-- EXERCISE AIM --
Repeat every record below exactly, but leave out any pictures.

══ MATERIAL PROVIDED

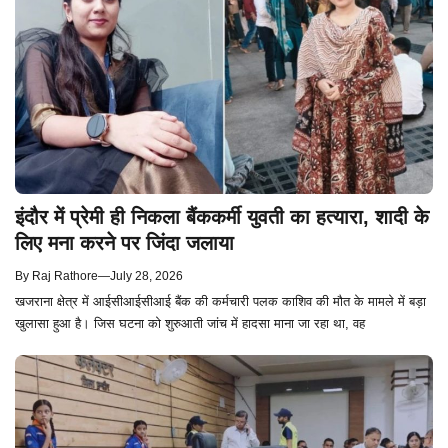
इंदौर में प्रेमी ही निकला बैंककर्मी युवती का हत्यारा, शादी के
लिए मना करने पर जिंदा जलाया
By
Raj Rathore
—
July 28, 2026
खजराना क्षेत्र में आईसीआईसीआई बैंक की कर्मचारी पलक काशिव की मौत के मामले में बड़ा
खुलासा हुआ है। जिस घटना को शुरुआती जांच में हादसा माना जा रहा था, वह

════

-- THE ANSWER --
इंदौर में प्रेमी ही निकला बैंककर्मी युवती का हत्यारा, शादी के
लिए मना करने पर जिंदा जलाया
By
Raj Rathore
—
July 28, 2026
खजराना क्षेत्र में आईसीआईसीआई बैंक की कर्मचारी पलक काशिव की मौत के मामले में बड़ा
खुलासा हुआ है। जिस घटना को शुरुआती जांच में हादसा माना जा रहा था, वह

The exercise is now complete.